* _Exercise brief_
Rewrite the material from the line with "The RP: 50%" to the line with "Доходные (не мин.)", substituting "donut chart" for "pie chart" and changing nothing else.

(Dataset entries)
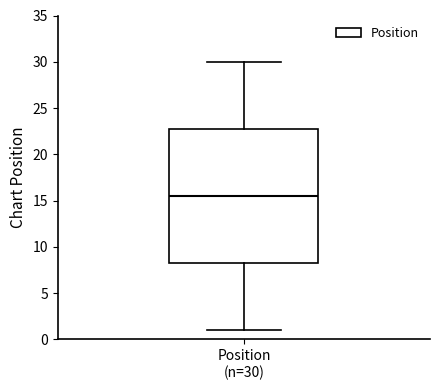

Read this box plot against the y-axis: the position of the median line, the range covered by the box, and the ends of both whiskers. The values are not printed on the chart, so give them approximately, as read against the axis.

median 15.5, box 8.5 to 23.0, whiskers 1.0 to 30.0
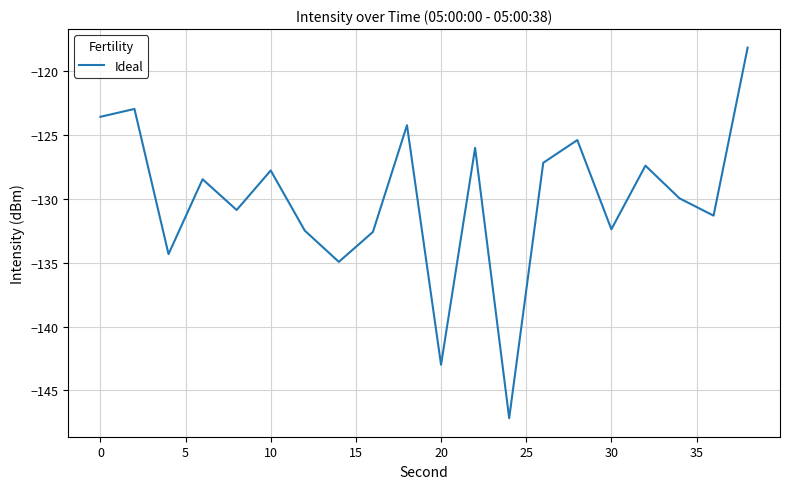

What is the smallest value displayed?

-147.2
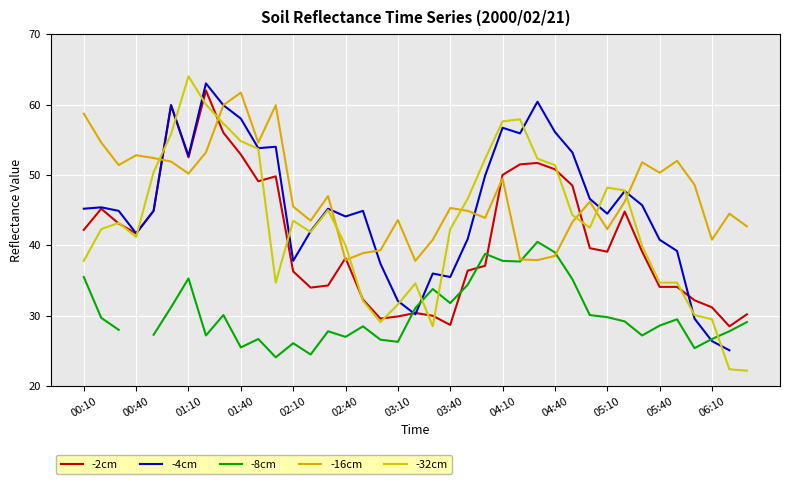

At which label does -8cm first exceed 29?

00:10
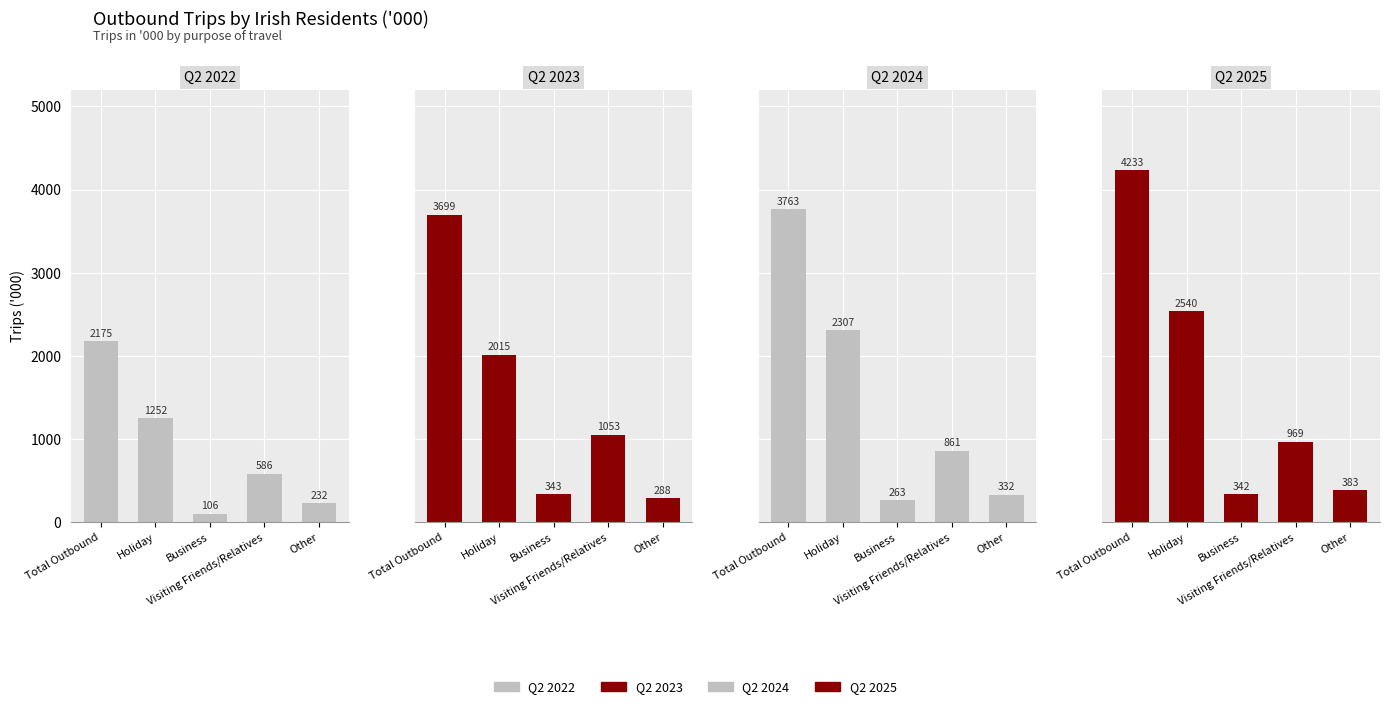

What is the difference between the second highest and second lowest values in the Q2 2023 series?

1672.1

* * *

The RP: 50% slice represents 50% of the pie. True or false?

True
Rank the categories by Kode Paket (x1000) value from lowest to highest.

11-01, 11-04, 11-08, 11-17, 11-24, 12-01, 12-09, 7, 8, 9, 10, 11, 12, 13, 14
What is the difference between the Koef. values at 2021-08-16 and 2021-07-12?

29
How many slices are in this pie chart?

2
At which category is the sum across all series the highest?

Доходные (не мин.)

* _Response to this exercise_
The RP: 50% slice represents 50% of the pie. True or false?

True
Rank the categories by Kode Paket (x1000) value from lowest to highest.

11-01, 11-04, 11-08, 11-17, 11-24, 12-01, 12-09, 7, 8, 9, 10, 11, 12, 13, 14
What is the difference between the Koef. values at 2021-08-16 and 2021-07-12?

29
How many slices are in this donut chart?

2
At which category is the sum across all series the highest?

Доходные (не мин.)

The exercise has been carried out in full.